Ray Noorda

SALT LAKE CITY (AP) _ Ray Noorda, the Novell Inc. founder who battled Microsoft Corp. in the early years of network computers, died Monday of complications from Alzheimer's disease. He was 82.

Noorda, the so-called Father of Network Computing, had suffered from Alzheimer's for years and died at his home in Orem, 35 miles south of Salt Lake City, according to a statement from family members.

He became chief executive of Novell in 1983 and made it a software powerhouse, dominating the market for products that manage corporate networks and let individual computers share files and printers.

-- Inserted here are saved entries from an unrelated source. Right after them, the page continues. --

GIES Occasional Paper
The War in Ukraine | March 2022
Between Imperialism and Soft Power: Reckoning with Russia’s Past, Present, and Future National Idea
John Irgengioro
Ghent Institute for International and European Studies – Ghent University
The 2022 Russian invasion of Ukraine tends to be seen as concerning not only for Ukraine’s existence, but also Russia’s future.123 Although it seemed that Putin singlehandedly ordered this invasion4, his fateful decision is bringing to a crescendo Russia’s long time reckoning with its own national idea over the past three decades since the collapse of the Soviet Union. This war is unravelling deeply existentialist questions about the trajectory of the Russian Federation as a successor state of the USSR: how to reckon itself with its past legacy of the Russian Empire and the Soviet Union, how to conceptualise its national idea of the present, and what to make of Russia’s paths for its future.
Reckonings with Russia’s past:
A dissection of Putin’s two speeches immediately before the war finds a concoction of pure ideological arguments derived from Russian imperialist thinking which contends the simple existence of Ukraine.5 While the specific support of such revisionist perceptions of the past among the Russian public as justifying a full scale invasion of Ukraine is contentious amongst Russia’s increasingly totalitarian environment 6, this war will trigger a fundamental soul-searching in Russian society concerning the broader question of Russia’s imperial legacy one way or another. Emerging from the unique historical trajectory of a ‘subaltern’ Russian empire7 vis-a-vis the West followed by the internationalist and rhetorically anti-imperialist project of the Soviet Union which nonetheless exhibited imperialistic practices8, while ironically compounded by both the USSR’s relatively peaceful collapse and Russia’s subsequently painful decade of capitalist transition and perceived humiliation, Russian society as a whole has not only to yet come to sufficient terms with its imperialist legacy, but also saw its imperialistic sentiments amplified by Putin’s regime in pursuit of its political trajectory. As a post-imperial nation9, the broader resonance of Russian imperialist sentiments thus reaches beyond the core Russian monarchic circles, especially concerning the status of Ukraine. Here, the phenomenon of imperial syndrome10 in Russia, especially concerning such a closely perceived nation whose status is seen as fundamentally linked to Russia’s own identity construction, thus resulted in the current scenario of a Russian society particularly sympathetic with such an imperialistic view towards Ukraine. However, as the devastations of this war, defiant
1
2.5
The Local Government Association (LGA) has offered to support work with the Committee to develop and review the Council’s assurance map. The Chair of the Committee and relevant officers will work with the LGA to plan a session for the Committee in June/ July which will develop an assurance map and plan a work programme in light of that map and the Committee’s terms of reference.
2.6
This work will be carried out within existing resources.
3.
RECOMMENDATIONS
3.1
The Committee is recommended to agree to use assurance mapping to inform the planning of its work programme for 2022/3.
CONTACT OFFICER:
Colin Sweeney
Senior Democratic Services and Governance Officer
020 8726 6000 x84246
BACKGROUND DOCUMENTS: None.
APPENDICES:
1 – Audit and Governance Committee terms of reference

But Microsoft caught up by the mid-1990s.

Noorda, whom Microsoft Chairman Bill Gates once called the "grumpy grandfather" of technology, was bitter over Novell's failure to check Microsoft's power. He tried branching out in the early 1990s by investing in the Unix operating system, the WordPerfect word processor and other products to compete with dominant Microsoft products.

But those efforts failed, and Novell went into a decline from which it has yet to fully recover. Noorda retired from Novell in 1995 to open The Canopy Group, a capital venture firm.

More recently, Novell has turned to developing software for the Linux operating system, trimmed jobs and moved headquarters to Waltham, Mass., although it still keeps some operations in Provo, Utah.